Coaches were watching the way he moved,

his easy stride, his long arms reaching

up, snatching the ball from its soft pockets

of air.

 

Poetry spoken aloud has a ‘physicality’

 

This evening in Tampa, Amanda Gorman will not be reading a poem about football.

Instead she will recite an original poem recognizing three honorary captains at the Super Bowl — a nurse, a teacher and a veteran — “who served as leaders in their respective communities during the global pandemic.”

It’s just the latest in a flurry of recent triumphs for Gorman, the nation’s first-ever youth poet laureate.

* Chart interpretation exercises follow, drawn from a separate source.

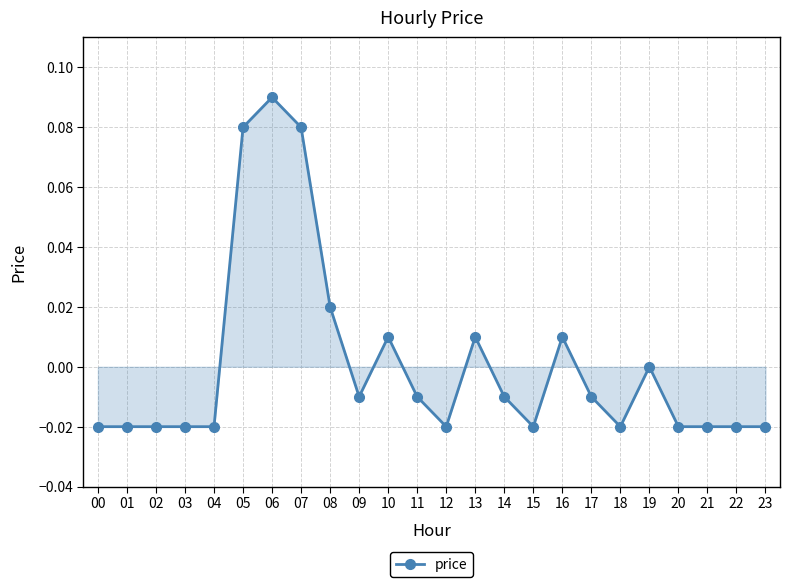

True or false: there are more than 2 points higher than both neighbors.

True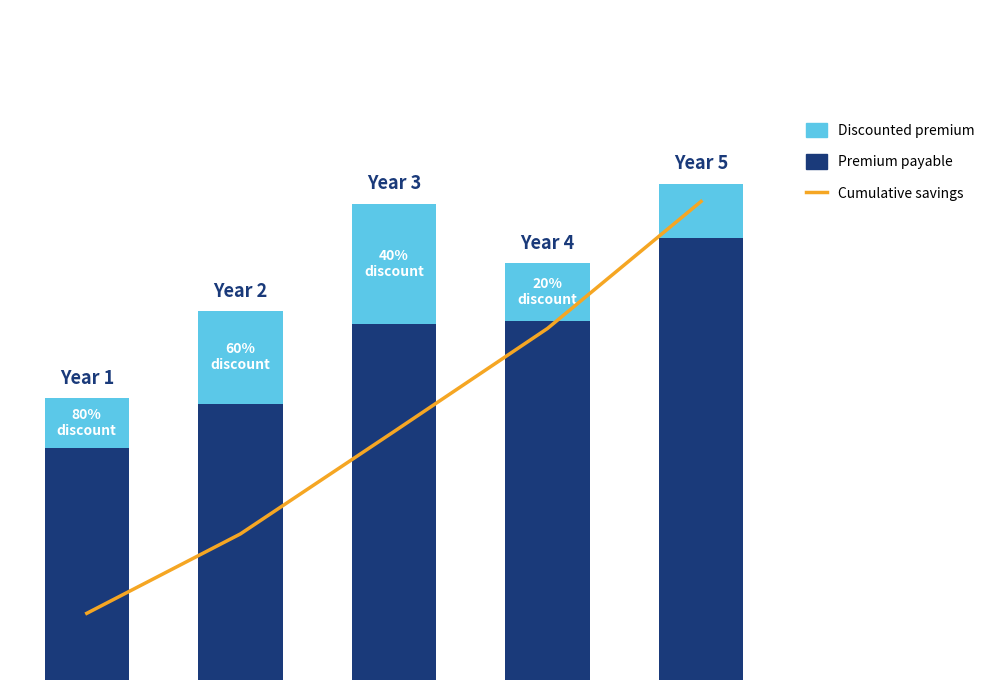

The Discounted premium series shows 4.5 at 3. True or false?

True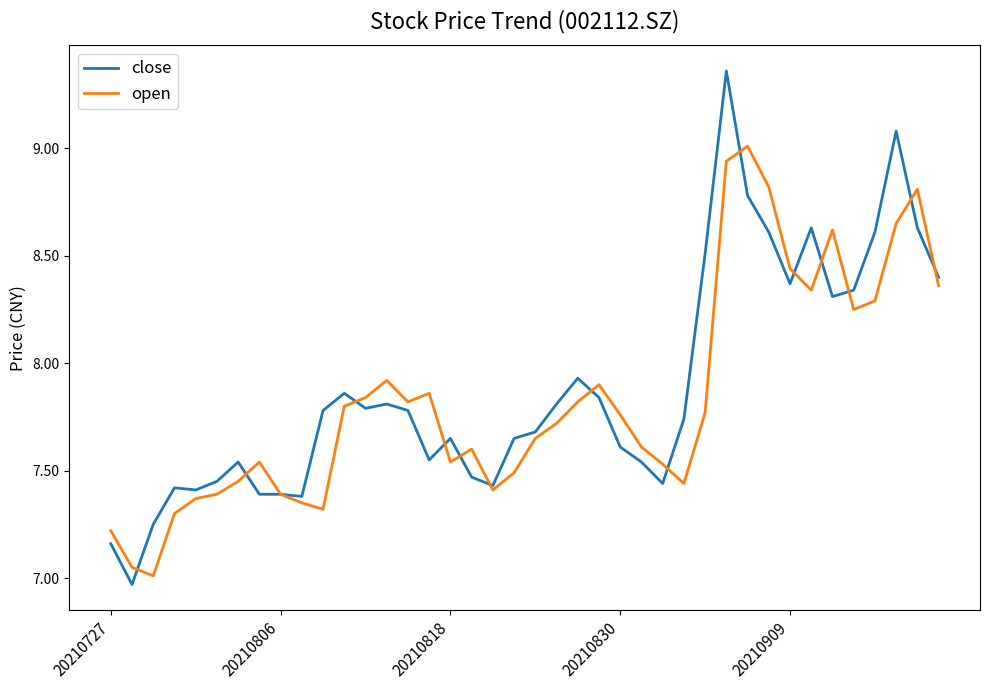

Which category has the highest value in the open series?

30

Ring remembers Gorman from her years in the poetry program at Beyond Baroque and was immediately struck by her precocious talent.

“It was pretty clear that she was destined for great things,” he says.

Ring couldn’t have imagined those great things would include bringing the ancient art of poetry to America’s biggest sports spectacle.

But he says the pairing of poetry and football is not the shotgun marriage it may seem. Like football, spoken-word poetry is a communal activity. And like football, its carefully chosen words can land with impact.

“There’s a physicality to it,” he says. “People can actually feel it when Amanda is reading her poetry.”

Some, watching Gorman tonight, will feel it. Some will shrug and turn back to their chicken wings. But the Super Bowl will never be quite the same.